**Task details**
The line containing "<!-- poi labels -->" opens the span to copy, and the last line of the records below closes it. Write out that span exactly.

[Dataset entries]
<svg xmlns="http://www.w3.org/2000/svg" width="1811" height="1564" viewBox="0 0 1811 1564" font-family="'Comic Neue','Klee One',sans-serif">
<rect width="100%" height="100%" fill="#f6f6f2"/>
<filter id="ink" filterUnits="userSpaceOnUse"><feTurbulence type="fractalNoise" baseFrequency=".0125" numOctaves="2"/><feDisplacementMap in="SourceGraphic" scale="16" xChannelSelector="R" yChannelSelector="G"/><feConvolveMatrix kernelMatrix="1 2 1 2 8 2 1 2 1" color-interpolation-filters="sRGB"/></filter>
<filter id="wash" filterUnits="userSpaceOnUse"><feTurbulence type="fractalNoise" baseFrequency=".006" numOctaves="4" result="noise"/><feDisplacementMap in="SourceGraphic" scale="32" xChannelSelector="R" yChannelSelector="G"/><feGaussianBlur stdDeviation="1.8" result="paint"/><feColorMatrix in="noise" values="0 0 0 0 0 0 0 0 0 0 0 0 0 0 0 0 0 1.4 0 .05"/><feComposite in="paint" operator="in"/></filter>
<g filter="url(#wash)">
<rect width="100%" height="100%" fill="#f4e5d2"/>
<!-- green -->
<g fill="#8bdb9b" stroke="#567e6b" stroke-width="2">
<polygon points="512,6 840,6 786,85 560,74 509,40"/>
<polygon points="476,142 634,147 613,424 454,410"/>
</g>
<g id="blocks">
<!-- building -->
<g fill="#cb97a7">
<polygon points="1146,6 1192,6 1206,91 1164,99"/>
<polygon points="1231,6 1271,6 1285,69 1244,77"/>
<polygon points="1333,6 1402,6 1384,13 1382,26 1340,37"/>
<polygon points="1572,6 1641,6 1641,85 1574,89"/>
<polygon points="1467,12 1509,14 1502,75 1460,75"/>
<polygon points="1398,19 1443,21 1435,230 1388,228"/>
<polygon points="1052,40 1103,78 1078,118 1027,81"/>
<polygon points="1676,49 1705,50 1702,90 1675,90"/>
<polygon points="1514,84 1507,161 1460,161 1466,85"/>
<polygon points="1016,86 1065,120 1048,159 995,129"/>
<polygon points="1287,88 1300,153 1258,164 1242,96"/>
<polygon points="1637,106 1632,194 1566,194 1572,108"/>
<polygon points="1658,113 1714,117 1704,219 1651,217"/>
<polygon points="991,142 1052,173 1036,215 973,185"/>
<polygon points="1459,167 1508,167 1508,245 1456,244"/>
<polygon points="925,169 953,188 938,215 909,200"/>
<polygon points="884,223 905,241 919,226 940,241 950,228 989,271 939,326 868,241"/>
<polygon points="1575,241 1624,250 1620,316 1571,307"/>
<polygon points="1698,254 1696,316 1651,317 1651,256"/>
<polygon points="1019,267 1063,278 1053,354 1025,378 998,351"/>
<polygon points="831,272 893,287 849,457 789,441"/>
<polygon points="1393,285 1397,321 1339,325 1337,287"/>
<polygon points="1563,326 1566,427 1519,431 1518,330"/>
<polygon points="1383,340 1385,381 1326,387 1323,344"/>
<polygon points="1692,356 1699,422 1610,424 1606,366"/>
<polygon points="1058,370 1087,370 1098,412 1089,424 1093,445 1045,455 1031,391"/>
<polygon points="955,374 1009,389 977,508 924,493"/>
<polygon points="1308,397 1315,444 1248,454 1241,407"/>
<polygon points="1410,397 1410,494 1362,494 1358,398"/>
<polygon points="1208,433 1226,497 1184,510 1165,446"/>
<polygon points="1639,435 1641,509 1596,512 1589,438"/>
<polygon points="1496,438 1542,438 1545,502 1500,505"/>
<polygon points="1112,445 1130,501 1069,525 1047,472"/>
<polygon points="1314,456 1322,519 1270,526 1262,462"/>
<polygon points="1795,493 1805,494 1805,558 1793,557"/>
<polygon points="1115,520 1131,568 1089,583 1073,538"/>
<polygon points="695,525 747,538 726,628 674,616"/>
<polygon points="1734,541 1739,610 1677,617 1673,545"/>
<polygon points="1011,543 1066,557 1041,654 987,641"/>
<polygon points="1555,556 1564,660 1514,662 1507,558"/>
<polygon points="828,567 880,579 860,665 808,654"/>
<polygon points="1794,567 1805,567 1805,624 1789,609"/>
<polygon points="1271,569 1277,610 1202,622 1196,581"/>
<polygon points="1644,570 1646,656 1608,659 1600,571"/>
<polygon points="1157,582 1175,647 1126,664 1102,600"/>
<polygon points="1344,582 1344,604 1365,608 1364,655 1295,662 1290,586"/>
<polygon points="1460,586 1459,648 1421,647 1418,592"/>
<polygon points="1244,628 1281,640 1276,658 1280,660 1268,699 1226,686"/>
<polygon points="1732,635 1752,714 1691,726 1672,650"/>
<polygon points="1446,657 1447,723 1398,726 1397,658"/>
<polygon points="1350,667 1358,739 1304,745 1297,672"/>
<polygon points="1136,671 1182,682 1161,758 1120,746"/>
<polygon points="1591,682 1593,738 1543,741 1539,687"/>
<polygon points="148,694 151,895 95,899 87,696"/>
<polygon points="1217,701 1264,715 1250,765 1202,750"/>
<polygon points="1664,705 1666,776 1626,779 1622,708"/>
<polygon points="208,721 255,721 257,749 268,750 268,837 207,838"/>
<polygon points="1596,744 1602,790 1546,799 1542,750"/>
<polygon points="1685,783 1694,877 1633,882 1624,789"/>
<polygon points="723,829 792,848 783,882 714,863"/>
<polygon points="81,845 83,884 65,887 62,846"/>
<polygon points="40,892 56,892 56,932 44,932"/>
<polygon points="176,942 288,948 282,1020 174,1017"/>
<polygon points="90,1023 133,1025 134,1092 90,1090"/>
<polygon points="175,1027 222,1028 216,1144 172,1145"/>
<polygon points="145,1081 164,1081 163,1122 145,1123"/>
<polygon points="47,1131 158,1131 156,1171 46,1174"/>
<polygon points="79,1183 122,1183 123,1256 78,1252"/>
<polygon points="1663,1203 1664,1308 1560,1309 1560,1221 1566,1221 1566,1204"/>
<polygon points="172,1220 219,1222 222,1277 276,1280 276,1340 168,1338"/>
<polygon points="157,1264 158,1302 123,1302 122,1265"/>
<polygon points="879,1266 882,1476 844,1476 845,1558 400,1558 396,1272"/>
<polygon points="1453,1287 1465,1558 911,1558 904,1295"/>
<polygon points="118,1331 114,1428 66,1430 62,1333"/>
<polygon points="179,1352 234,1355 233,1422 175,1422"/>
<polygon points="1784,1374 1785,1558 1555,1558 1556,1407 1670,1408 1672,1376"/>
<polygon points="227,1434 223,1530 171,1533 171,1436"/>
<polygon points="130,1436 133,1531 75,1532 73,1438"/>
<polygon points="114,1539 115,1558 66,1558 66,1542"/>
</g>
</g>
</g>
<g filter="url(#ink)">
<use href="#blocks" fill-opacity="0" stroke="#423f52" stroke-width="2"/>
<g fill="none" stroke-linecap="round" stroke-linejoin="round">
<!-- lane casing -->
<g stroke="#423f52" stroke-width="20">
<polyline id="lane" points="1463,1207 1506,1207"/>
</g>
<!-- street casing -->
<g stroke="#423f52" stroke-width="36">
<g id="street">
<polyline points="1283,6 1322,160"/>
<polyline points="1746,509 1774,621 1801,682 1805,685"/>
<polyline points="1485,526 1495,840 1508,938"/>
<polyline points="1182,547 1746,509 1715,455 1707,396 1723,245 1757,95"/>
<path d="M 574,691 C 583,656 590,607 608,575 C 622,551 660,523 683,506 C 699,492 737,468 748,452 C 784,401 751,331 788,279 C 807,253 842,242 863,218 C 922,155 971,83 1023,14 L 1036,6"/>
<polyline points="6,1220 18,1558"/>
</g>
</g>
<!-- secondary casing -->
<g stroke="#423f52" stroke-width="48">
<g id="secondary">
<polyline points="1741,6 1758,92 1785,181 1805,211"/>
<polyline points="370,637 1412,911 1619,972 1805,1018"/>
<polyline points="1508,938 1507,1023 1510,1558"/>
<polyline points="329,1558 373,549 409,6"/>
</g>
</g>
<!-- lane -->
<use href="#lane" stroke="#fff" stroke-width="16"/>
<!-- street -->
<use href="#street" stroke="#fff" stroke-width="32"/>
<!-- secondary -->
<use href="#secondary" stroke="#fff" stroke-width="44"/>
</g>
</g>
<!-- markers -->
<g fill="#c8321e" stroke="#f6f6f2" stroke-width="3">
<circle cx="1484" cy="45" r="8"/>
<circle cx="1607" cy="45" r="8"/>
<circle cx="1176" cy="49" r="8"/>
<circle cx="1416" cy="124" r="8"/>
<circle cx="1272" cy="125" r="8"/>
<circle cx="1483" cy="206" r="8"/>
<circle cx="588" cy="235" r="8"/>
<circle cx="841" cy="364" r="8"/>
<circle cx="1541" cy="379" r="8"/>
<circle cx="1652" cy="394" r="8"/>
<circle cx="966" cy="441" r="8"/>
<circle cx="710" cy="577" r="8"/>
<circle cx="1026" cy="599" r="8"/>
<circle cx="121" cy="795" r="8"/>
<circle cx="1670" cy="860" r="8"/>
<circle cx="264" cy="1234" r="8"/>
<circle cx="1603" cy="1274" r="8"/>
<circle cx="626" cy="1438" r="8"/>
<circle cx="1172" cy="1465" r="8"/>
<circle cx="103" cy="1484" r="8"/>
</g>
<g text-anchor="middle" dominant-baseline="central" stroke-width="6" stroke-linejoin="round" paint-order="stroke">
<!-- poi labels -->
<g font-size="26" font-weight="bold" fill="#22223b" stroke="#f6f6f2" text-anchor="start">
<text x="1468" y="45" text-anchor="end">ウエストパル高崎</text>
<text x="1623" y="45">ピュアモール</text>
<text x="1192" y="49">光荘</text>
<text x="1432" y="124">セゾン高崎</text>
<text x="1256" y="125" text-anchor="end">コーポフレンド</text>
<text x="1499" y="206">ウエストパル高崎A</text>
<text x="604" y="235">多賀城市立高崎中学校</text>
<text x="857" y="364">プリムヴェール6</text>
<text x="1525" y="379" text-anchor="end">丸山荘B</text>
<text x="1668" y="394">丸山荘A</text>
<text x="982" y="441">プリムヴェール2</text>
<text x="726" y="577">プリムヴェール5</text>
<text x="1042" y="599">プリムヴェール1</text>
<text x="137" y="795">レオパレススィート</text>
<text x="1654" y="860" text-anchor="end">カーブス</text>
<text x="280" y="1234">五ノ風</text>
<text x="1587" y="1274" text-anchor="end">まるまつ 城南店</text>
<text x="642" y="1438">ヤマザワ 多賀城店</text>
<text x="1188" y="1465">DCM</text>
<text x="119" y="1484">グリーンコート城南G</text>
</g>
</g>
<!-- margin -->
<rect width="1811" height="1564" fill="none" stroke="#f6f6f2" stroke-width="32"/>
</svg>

**Task result**
<!-- poi labels -->
<g font-size="26" font-weight="bold" fill="#22223b" stroke="#f6f6f2" text-anchor="start">
<text x="1468" y="45" text-anchor="end">ウエストパル高崎</text>
<text x="1623" y="45">ピュアモール</text>
<text x="1192" y="49">光荘</text>
<text x="1432" y="124">セゾン高崎</text>
<text x="1256" y="125" text-anchor="end">コーポフレンド</text>
<text x="1499" y="206">ウエストパル高崎A</text>
<text x="604" y="235">多賀城市立高崎中学校</text>
<text x="857" y="364">プリムヴェール6</text>
<text x="1525" y="379" text-anchor="end">丸山荘B</text>
<text x="1668" y="394">丸山荘A</text>
<text x="982" y="441">プリムヴェール2</text>
<text x="726" y="577">プリムヴェール5</text>
<text x="1042" y="599">プリムヴェール1</text>
<text x="137" y="795">レオパレススィート</text>
<text x="1654" y="860" text-anchor="end">カーブス</text>
<text x="280" y="1234">五ノ風</text>
<text x="1587" y="1274" text-anchor="end">まるまつ 城南店</text>
<text x="642" y="1438">ヤマザワ 多賀城店</text>
<text x="1188" y="1465">DCM</text>
<text x="119" y="1484">グリーンコート城南G</text>
</g>
</g>
<!-- margin -->
<rect width="1811" height="1564" fill="none" stroke="#f6f6f2" stroke-width="32"/>
</svg>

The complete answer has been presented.